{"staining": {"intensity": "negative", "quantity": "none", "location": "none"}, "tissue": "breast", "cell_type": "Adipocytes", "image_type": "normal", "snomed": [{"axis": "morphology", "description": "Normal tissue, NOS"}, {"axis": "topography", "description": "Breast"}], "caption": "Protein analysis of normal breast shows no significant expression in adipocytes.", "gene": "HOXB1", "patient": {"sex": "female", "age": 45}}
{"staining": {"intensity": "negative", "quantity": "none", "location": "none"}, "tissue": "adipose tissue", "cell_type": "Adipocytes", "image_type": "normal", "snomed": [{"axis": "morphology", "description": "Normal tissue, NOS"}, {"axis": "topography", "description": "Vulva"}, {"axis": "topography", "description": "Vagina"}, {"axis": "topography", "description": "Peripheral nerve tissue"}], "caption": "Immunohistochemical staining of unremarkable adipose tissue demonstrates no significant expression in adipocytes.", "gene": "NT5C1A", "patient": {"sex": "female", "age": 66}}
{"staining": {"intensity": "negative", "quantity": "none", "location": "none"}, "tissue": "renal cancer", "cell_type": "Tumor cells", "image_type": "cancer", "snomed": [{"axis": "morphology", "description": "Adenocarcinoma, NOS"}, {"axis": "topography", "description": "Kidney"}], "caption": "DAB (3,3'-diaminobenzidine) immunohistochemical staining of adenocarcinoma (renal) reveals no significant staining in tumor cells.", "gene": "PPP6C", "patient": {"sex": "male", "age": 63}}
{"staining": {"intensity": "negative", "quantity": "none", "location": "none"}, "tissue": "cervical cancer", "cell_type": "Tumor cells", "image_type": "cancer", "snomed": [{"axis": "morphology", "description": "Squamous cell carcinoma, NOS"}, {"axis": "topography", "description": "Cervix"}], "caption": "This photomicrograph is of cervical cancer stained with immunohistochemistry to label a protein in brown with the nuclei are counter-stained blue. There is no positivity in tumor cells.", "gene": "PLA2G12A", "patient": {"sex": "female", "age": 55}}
::::::
TASK TO COMPLETE
Repeat the data in full. Alter nothing.

RESPONSE AREA
{"staining": {"intensity": "negative", "quantity": "none", "location": "none"}, "tissue": "breast", "cell_type": "Adipocytes", "image_type": "normal", "snomed": [{"axis": "morphology", "description": "Normal tissue, NOS"}, {"axis": "topography", "description": "Breast"}], "caption": "Protein analysis of normal breast shows no significant expression in adipocytes.", "gene": "HOXB1", "patient": {"sex": "female", "age": 45}}
{"staining": {"intensity": "negative", "quantity": "none", "location": "none"}, "tissue": "adipose tissue", "cell_type": "Adipocytes", "image_type": "normal", "snomed": [{"axis": "morphology", "description": "Normal tissue, NOS"}, {"axis": "topography", "description": "Vulva"}, {"axis": "topography", "description": "Vagina"}, {"axis": "topography", "description": "Peripheral nerve tissue"}], "caption": "Immunohistochemical staining of unremarkable adipose tissue demonstrates no significant expression in adipocytes.", "gene": "NT5C1A", "patient": {"sex": "female", "age": 66}}
{"staining": {"intensity": "negative", "quantity": "none", "location": "none"}, "tissue": "renal cancer", "cell_type": "Tumor cells", "image_type": "cancer", "snomed": [{"axis": "morphology", "description": "Adenocarcinoma, NOS"}, {"axis": "topography", "description": "Kidney"}], "caption": "DAB (3,3'-diaminobenzidine) immunohistochemical staining of adenocarcinoma (renal) reveals no significant staining in tumor cells.", "gene": "PPP6C", "patient": {"sex": "male", "age": 63}}
{"staining": {"intensity": "negative", "quantity": "none", "location": "none"}, "tissue": "cervical cancer", "cell_type": "Tumor cells", "image_type": "cancer", "snomed": [{"axis": "morphology", "description": "Squamous cell carcinoma, NOS"}, {"axis": "topography", "description": "Cervix"}], "caption": "This photomicrograph is of cervical cancer stained with immunohistochemistry to label a protein in brown with the nuclei are counter-stained blue. There is no positivity in tumor cells.", "gene": "PLA2G12A", "patient": {"sex": "female", "age": 55}}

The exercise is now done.